Quick Change Artist
Want to stop the sleeping sickness parasite? Start with its multifarious outerwear.
Every year about 60 million people and nearly as many cattle are at risk of being stricken with sleeping sickness in sub-Saharan Africa. Untreated, the responsible parasite can lead to chronic lethargy, premature births and death. The culprit is Trypanosoma brucei, a not fully understood parasite spread by tsetse flies.

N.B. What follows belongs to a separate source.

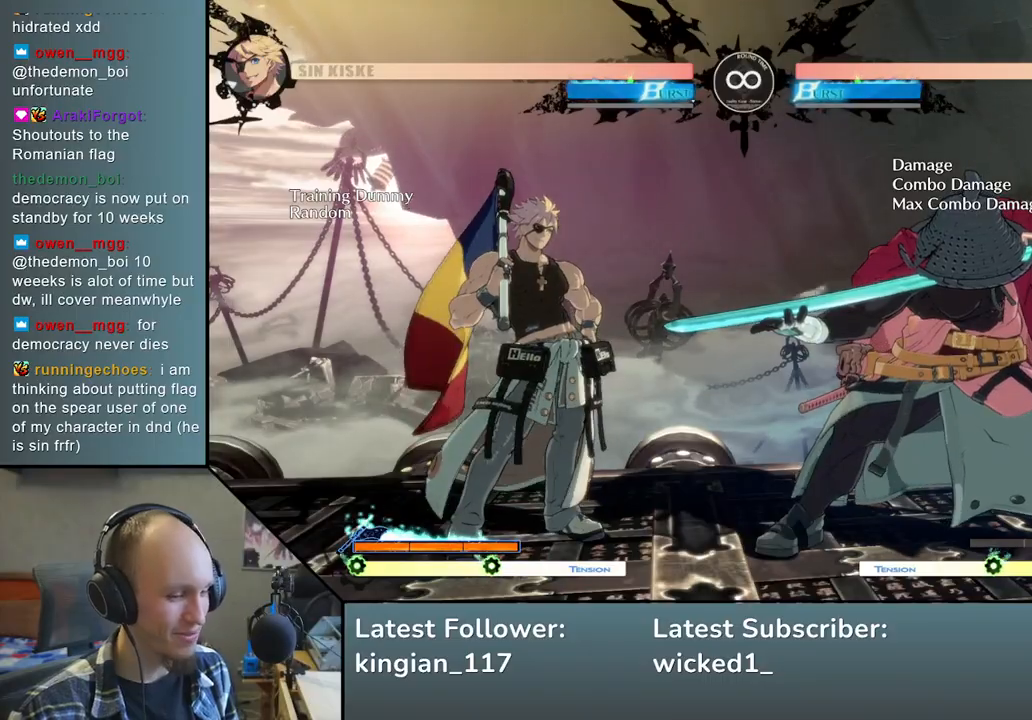
{"buttons": [], "left_stick": "center", "events": []}
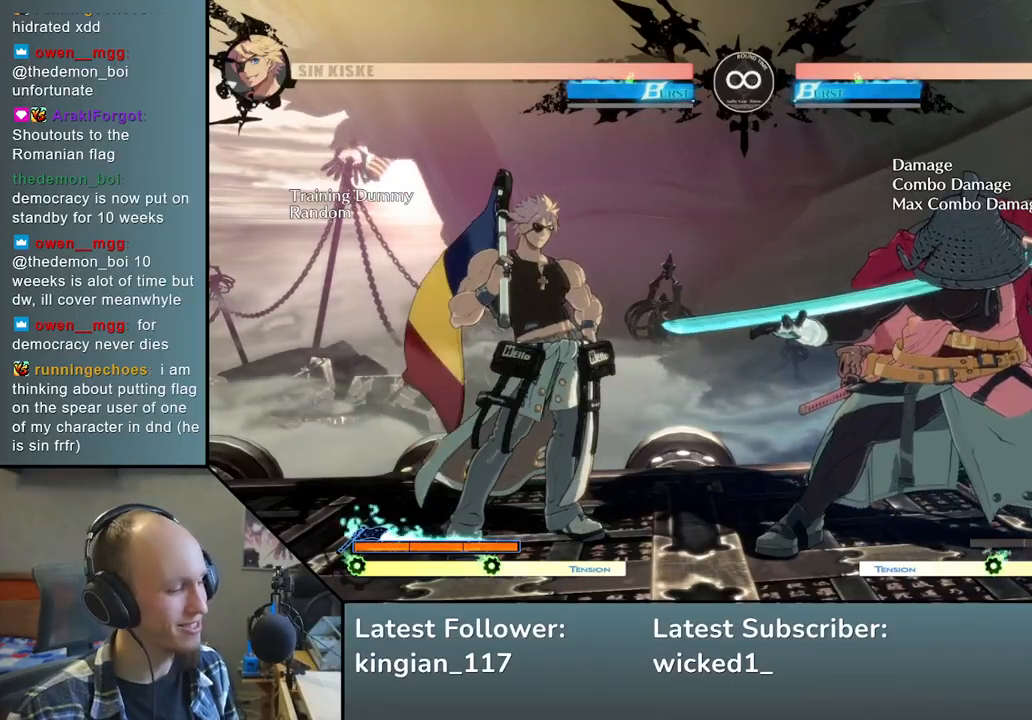
{"buttons": [], "left_stick": "center", "events": []}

But Monica Mugnier, PhD, a new assistant professor in Molecular Microbiology and Immunology, has made key findings about the disease that affects people’s livelihoods in 36 countries. In a process known as antigenic variation, the parasite immobilizes the host immune system by donning “protein disguises.” Mugnier discovered that a population of parasites can put on scores of disguises simultaneously.
A pathogen typically carries a protein signature—in the case of sleeping sickness, a variant surface glycoprotein (VSG) that covers the parasite’s exterior—that the immune system recognizes and then sets out to destroy. However T. brucei changes the VSG “coat.” As each coat is turned on, the immune system recognizes and remembers it, so that coat can’t be used again. Mugnier has documented the parasite changing through more than 100 coats over 30 days during a single infection. Not only does it have a wardrobe of costumes, it can make new ones on the fly by recombining bits of individual disguises.
“With so many coats being used up in a short time, this sneaky recombination is required for the parasite to sustain a long-term infection,” says Mugnier, whose interest in T. brucei took root as a doctoral student at Rockefeller University.
Mugnier’s work earned her an NIH Early Independence Award. The prestigious five-year grant allows her to skip traditional postdoc training and will pay up to $1.25 million for her to establish a lab at the Bloomberg School, where she will work to unravel T. brucei’s mysteries. The award is part of NIH’s High-Risk, High-Reward Research Program, which singles out “exceptionally creative scientists who propose highly innovative approaches to major challenges in biomedical research.”
“My hope is that by applying new technology to these questions, we might be able to gain more insight into the mechanisms driving antigenic variation, which might allow us to think about new drug targets,” says Mugnier.